Le pont de l’île de Tuti à Khartoum, capitale du Soudan, avant le conflit actuel. 

PHOTO: Christopher Michel - Wikimedia Commons

La situation actuelle ressemble à une partition du pays. Après la reprise de Khartoum, les FAS contrôlent principalement l’est, y compris la vallée du Nil et la ville portuaire de Port-Soudan, sur la mer Rouge, tandis que les FSR dominent l’ouest, notamment la vaste région du Darfour. En octobre dernier, elles se sont saisies de la ville d’El Fasher, la capitale de la province du Darfour du Nord, au terme d’un siège de 18 mois.

Alors que la dynamique du conflit peut paraitre complexe, il y a trois choses que nous devons savoir.

Tout d’abord, c’est que la guerre a engendré une crise humanitaire majeure. L’Organisation des Nations unies estime que près de 13 millions de personnes ont été déplacées de force, dont quatre millions à l’extérieur du pays. Plus de 19 millions de Soudanaises et de Soudanais sont menacés par la faim. Et les belligérants ne semblent avoir aucun égard pour la population civile, qui fait les frais de leurs violences. À ce jour, la guerre a fait environ 150 000 morts.

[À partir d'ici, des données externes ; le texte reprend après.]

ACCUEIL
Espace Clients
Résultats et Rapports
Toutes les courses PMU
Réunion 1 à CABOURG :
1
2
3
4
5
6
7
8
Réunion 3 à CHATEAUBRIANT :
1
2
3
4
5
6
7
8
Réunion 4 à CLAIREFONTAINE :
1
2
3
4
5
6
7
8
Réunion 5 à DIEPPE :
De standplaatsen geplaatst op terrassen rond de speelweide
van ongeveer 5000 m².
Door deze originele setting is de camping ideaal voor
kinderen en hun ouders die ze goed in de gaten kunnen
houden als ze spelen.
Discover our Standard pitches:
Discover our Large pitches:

La communauté internationale ne reste pas sans agir. Lors d’un sommet tenu le mois dernier à Berlin, un plan d’aide humanitaire d’environ deux-milliards de dollars a été promis par divers pays. Le Canada a l’intention d’apporter une contribution de 120 millions. Cette somme est destinée à l’aide alimentaire, au développement des écoles ainsi qu’au soutien aux victimes de traumatismes.

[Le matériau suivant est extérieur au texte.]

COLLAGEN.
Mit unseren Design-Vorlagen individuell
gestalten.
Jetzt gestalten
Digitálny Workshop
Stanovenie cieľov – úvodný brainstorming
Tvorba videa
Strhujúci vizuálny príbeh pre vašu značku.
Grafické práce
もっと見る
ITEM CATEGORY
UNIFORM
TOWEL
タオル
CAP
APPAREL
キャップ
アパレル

Mais ces mesures, si nécessaires qu’elles soient, n’abordent pas l’aspect le plus troublant de la crise. Non seulement il y a une mortalité très élevée chez les civils, mais, de toute évidence, l’action des RSF, composées surtout de combattants d’origine arabe, a le caractère d’un génocide contre les ethnies africaines noires. Les groupes rebelles ont commis des massacres d’une atrocité bouleversante, accompagnés d’actes de violence sexuelle commis de façon généralisée. Se trouve ciblée notamment la communauté masalit, un peuple musulman, mais non arabe, pratiquant l’agriculture et vivant dans la province du Darfour-Occidental ainsi qu’au Tchad. Lors de la prise d’El Fasher, environ 6 000 habitants ont été tués en trois jours.

Voilà donc le deuxième grand point à retenir – et ce n’est pas des moindres. Ces crimes de guerre sont dénoncés par la communauté internationale et font l’objet d’enquêtes par la Cour pénale internationale. Mais rien ne change.

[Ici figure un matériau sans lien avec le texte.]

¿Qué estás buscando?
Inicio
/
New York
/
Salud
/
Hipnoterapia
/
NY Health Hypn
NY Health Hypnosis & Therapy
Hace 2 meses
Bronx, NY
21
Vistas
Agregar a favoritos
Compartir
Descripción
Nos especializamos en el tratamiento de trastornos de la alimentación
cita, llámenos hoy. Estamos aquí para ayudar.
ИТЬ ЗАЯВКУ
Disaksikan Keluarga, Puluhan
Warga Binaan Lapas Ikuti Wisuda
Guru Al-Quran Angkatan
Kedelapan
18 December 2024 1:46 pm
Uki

La troisième chose à savoir – et qui explique en partie l’embourbement des hostilités – c’est que la guerre profite à certains acteurs extérieurs. Sont pointés du doigt les Émirats arabes unis, pays de la péninsule arabique qui offre un appui considérable aux FSR. L’implication des Émirats fait partie d’une stratégie d’influence plus large sur le continent africain, souvent à l’encontre des droits humains. Au Soudan, c’est le trafic de l’or qui attire leur intérêt. Le conflit leur permet d’exploiter cette filière en échange d’armes et de services rendus aux FSR.

Or, le rôle des Émirats complique les enquêtes sur les crimes contre l’humanité en raison de leur poids diplomatique. Des experts ont révélé que, du côté des États-Unis, l’administration Biden a hésité à dénoncer le caractère génocidaire du conflit pour ne pas mettre en péril une entente de coopération militaire avec les Émirats. Une déclaration à cet effet a enfin été émise, le 7 janvier 2025.

Malgré son ampleur, cette crise demeure largement éclipsée sur la scène mondiale. Devant une telle tragédie, le silence et l’indifférence ne sont pas des options: c’est la dignité même de l’humanité qui est en jeu.